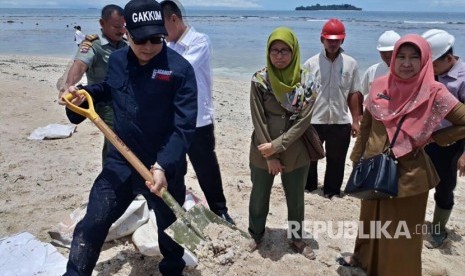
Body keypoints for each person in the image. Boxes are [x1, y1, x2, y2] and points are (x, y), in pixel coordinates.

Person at [61, 0, 198, 275]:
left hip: (164, 166)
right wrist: (87, 94)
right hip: (121, 159)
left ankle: (172, 269)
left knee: (170, 233)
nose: (148, 46)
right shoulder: (119, 60)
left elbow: (183, 128)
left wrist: (162, 165)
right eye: (140, 39)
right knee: (93, 222)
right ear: (127, 34)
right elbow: (110, 89)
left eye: (156, 39)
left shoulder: (180, 70)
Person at [341, 34, 465, 275]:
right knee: (371, 221)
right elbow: (367, 124)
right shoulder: (379, 85)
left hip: (409, 173)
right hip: (373, 166)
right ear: (393, 58)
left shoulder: (434, 92)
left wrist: (436, 137)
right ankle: (364, 261)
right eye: (401, 56)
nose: (406, 63)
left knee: (401, 232)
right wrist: (357, 158)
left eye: (414, 57)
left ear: (425, 61)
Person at [160, 0, 234, 224]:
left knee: (206, 168)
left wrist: (158, 73)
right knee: (175, 167)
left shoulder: (199, 41)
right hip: (172, 118)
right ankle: (178, 210)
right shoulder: (167, 45)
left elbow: (179, 72)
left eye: (163, 27)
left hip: (198, 119)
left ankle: (219, 210)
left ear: (174, 19)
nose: (161, 33)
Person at [247, 26, 317, 260]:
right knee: (259, 195)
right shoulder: (259, 80)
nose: (279, 55)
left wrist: (278, 147)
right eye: (274, 50)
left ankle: (296, 238)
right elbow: (258, 119)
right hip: (262, 147)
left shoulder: (307, 81)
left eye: (285, 50)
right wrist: (270, 154)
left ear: (294, 51)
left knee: (296, 198)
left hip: (295, 149)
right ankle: (256, 234)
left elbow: (303, 121)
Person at [58, 4, 127, 164]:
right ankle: (110, 176)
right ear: (102, 23)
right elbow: (80, 65)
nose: (121, 30)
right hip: (104, 102)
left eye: (123, 26)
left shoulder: (125, 44)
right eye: (116, 26)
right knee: (116, 137)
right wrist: (68, 86)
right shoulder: (92, 45)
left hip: (124, 99)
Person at [302, 18, 362, 198]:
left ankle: (332, 190)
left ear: (343, 40)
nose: (333, 43)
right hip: (314, 120)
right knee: (310, 158)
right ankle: (309, 186)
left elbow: (354, 93)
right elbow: (304, 95)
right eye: (329, 39)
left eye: (337, 39)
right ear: (322, 39)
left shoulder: (351, 64)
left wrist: (356, 121)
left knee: (337, 160)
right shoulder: (310, 64)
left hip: (340, 120)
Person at [422, 29, 465, 248]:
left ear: (449, 58)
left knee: (445, 186)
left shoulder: (462, 79)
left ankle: (438, 232)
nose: (431, 68)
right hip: (425, 140)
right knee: (418, 182)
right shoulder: (431, 72)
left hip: (451, 144)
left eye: (435, 64)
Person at [360, 30, 401, 96]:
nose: (387, 55)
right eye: (383, 52)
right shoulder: (372, 71)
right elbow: (360, 93)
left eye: (391, 52)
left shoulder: (406, 72)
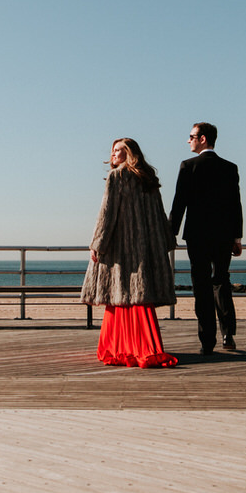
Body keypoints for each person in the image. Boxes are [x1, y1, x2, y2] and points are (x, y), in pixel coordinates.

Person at [81, 138, 179, 368]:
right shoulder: (148, 180)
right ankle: (141, 345)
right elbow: (159, 214)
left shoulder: (117, 177)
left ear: (130, 154)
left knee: (119, 296)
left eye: (118, 151)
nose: (113, 155)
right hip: (146, 247)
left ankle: (118, 346)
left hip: (121, 249)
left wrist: (97, 243)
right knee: (138, 296)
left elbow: (107, 213)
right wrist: (164, 243)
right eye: (113, 150)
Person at [168, 122, 242, 355]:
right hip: (223, 234)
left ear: (203, 139)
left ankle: (207, 340)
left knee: (200, 284)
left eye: (191, 136)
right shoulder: (230, 167)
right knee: (221, 280)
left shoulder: (188, 166)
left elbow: (179, 203)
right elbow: (235, 204)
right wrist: (237, 237)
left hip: (197, 235)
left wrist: (170, 233)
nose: (188, 140)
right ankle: (228, 334)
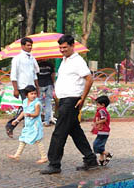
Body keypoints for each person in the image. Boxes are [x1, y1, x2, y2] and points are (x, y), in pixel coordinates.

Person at [39, 35, 98, 175]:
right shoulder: (65, 60)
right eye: (60, 47)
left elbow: (89, 79)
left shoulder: (78, 61)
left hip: (72, 100)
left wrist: (82, 98)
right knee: (75, 131)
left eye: (65, 47)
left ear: (72, 46)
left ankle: (54, 163)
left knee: (59, 132)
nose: (62, 50)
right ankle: (90, 159)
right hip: (65, 100)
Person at [8, 36, 39, 138]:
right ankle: (12, 125)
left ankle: (25, 128)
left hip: (31, 86)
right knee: (28, 108)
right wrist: (15, 89)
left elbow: (34, 73)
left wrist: (37, 87)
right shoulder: (17, 58)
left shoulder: (32, 58)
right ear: (22, 46)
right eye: (28, 45)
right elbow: (13, 75)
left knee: (29, 108)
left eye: (31, 45)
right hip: (22, 87)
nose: (30, 47)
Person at [10, 86, 44, 161]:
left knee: (38, 140)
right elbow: (23, 112)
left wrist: (29, 115)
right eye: (31, 94)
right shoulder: (25, 102)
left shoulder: (37, 103)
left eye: (35, 93)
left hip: (35, 125)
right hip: (28, 125)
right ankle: (17, 155)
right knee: (23, 139)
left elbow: (37, 114)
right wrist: (17, 120)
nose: (33, 95)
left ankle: (44, 157)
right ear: (26, 95)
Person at [91, 94, 112, 166]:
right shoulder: (102, 110)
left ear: (102, 104)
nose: (96, 106)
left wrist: (96, 123)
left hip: (103, 131)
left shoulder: (101, 111)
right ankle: (102, 161)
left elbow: (104, 119)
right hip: (103, 131)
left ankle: (107, 154)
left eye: (97, 104)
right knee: (100, 146)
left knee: (96, 145)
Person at [36, 58, 56, 126]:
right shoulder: (50, 65)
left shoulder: (37, 65)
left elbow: (35, 76)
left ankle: (39, 120)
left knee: (39, 103)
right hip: (49, 84)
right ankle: (47, 121)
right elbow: (53, 75)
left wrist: (36, 86)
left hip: (39, 85)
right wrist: (53, 83)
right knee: (48, 102)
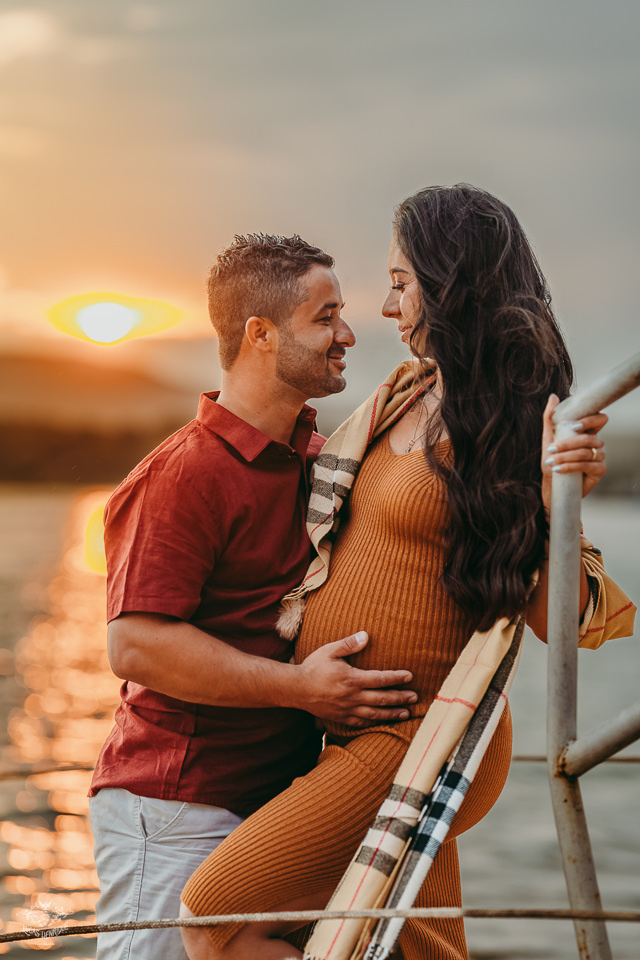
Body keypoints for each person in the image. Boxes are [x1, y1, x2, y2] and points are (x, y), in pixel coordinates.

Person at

EXERCISE AIM
Write every entry again exactly as given, skipping the pictures.

WRITTEN SOLUTION
Body keypoints for each person in the image. Boxes are [x1, y1, x2, y2] and points are (x, y), in pixel coordinates.

Person at [61, 0, 198, 275]:
left hip: (164, 166)
right wrist: (87, 94)
right hip: (121, 159)
left ankle: (172, 269)
left knee: (170, 233)
nose: (148, 46)
right shoulder: (119, 60)
left elbow: (183, 128)
left wrist: (162, 165)
right eye: (140, 39)
right knee: (93, 222)
right ear: (127, 34)
right elbow: (110, 89)
left eye: (156, 39)
left shoulder: (180, 70)
Person at [341, 34, 465, 275]:
right knee: (371, 221)
right elbow: (367, 124)
right shoulder: (379, 85)
left hip: (409, 173)
right hip: (373, 166)
right ear: (393, 58)
left shoulder: (434, 92)
left wrist: (436, 137)
right ankle: (364, 261)
right eye: (401, 56)
nose: (406, 63)
left knee: (401, 232)
right wrist: (357, 158)
left eye: (414, 57)
left ear: (425, 61)
Person at [160, 0, 234, 224]:
left knee: (206, 168)
left wrist: (158, 73)
right knee: (175, 167)
left shoulder: (199, 41)
right hip: (172, 118)
right ankle: (178, 210)
right shoulder: (167, 45)
left elbow: (179, 72)
left eye: (163, 27)
left hip: (198, 119)
left ankle: (219, 210)
left ear: (174, 19)
nose: (161, 33)
Person at [247, 26, 317, 260]:
right knee: (259, 195)
right shoulder: (259, 80)
nose: (279, 55)
left wrist: (278, 147)
right eye: (274, 50)
left ankle: (296, 238)
right elbow: (258, 119)
right hip: (262, 147)
left shoulder: (307, 81)
left eye: (285, 50)
right wrist: (270, 154)
left ear: (294, 51)
left knee: (296, 198)
left hip: (295, 149)
right ankle: (256, 234)
left elbow: (303, 121)
Person at [58, 4, 127, 164]:
right ankle: (110, 176)
right ear: (102, 23)
right elbow: (80, 65)
nose: (121, 30)
right hip: (104, 102)
left eye: (123, 26)
left shoulder: (125, 44)
right eye: (116, 26)
right knee: (116, 137)
right wrist: (68, 86)
right shoulder: (92, 45)
left hip: (124, 99)
Person at [302, 18, 362, 198]:
left ankle: (332, 190)
left ear: (343, 40)
nose: (333, 43)
right hip: (314, 120)
right knee: (310, 158)
right ankle: (309, 186)
left elbow: (354, 93)
right elbow: (304, 95)
right eye: (329, 39)
left eye: (337, 39)
right ear: (322, 39)
left shoulder: (351, 64)
left wrist: (356, 121)
left knee: (337, 160)
right shoulder: (310, 64)
left hip: (340, 120)
Person at [422, 29, 465, 248]:
left ear: (449, 58)
left knee: (445, 186)
left shoulder: (462, 79)
left ankle: (438, 232)
nose: (431, 68)
right hip: (425, 140)
right knee: (418, 182)
right shoulder: (431, 72)
left hip: (451, 144)
left eye: (435, 64)
Person at [360, 30, 401, 96]:
nose: (387, 55)
right eye: (383, 52)
right shoulder: (372, 71)
right elbow: (360, 93)
left eye: (391, 52)
left shoulder: (406, 72)
Body keypoints for each person in the image. Boxes are [x1, y1, x2, y2] and points are (x, y), in pixel coordinates.

Person at [81, 138, 179, 368]:
right shoulder: (148, 180)
right ankle: (141, 345)
right elbow: (159, 214)
left shoulder: (117, 177)
left ear: (130, 154)
left knee: (119, 296)
left eye: (118, 151)
nose: (113, 155)
right hip: (146, 247)
left ankle: (118, 346)
left hip: (121, 249)
left wrist: (97, 243)
right knee: (138, 296)
left elbow: (107, 213)
right wrist: (164, 243)
right eye: (113, 150)
Person at [168, 122, 242, 355]:
right hip: (223, 234)
left ear: (203, 139)
left ankle: (207, 340)
left knee: (200, 284)
left eye: (191, 136)
right shoulder: (230, 167)
right knee: (221, 280)
left shoulder: (188, 166)
left elbow: (179, 203)
right elbow: (235, 204)
right wrist: (237, 237)
left hip: (197, 235)
left wrist: (170, 233)
nose: (188, 140)
right ankle: (228, 334)
Body keypoints for each person in the image. Boxes are [x1, y1, x2, y2] and points are (x, y), in pixel coordinates.

Person at [39, 35, 98, 175]:
right shoulder: (65, 60)
right eye: (60, 47)
left elbow: (89, 79)
left shoulder: (78, 61)
left hip: (72, 100)
left wrist: (82, 98)
right knee: (75, 131)
left eye: (65, 47)
left ear: (72, 46)
left ankle: (54, 163)
left knee: (59, 132)
nose: (62, 50)
right ankle: (90, 159)
right hip: (65, 100)
Person at [8, 36, 39, 138]:
right ankle: (12, 125)
left ankle: (25, 128)
left hip: (31, 86)
right knee: (28, 108)
right wrist: (15, 89)
left elbow: (34, 73)
left wrist: (37, 87)
right shoulder: (17, 58)
left shoulder: (32, 58)
right ear: (22, 46)
right eye: (28, 45)
right elbow: (13, 75)
left knee: (29, 108)
left eye: (31, 45)
right hip: (22, 87)
nose: (30, 47)
Person at [10, 86, 44, 161]:
left knee: (38, 140)
right elbow: (23, 112)
left wrist: (29, 115)
right eye: (31, 94)
right shoulder: (25, 102)
left shoulder: (37, 103)
left eye: (35, 93)
left hip: (35, 125)
right hip: (28, 125)
right ankle: (17, 155)
right knee: (23, 139)
left elbow: (37, 114)
right wrist: (17, 120)
nose: (33, 95)
left ankle: (44, 157)
right ear: (26, 95)
Person at [91, 94, 112, 166]:
right shoulder: (102, 110)
left ear: (102, 104)
nose: (96, 106)
left wrist: (96, 123)
left hip: (103, 131)
left shoulder: (101, 111)
right ankle: (102, 161)
left elbow: (104, 119)
right hip: (103, 131)
left ankle: (107, 154)
left eye: (97, 104)
right knee: (100, 146)
left knee: (96, 145)
Person at [36, 58, 56, 126]:
right shoulder: (50, 65)
left shoulder: (37, 65)
left elbow: (35, 76)
left ankle: (39, 120)
left knee: (39, 103)
right hip: (49, 84)
right ankle: (47, 121)
right elbow: (53, 75)
left wrist: (36, 86)
left hip: (39, 85)
right wrist: (53, 83)
right knee: (48, 102)
Body keypoints for each person in the image. Boxes are [x1, y1, x2, y2] and points are (x, y), in pixel coordinates.

Person at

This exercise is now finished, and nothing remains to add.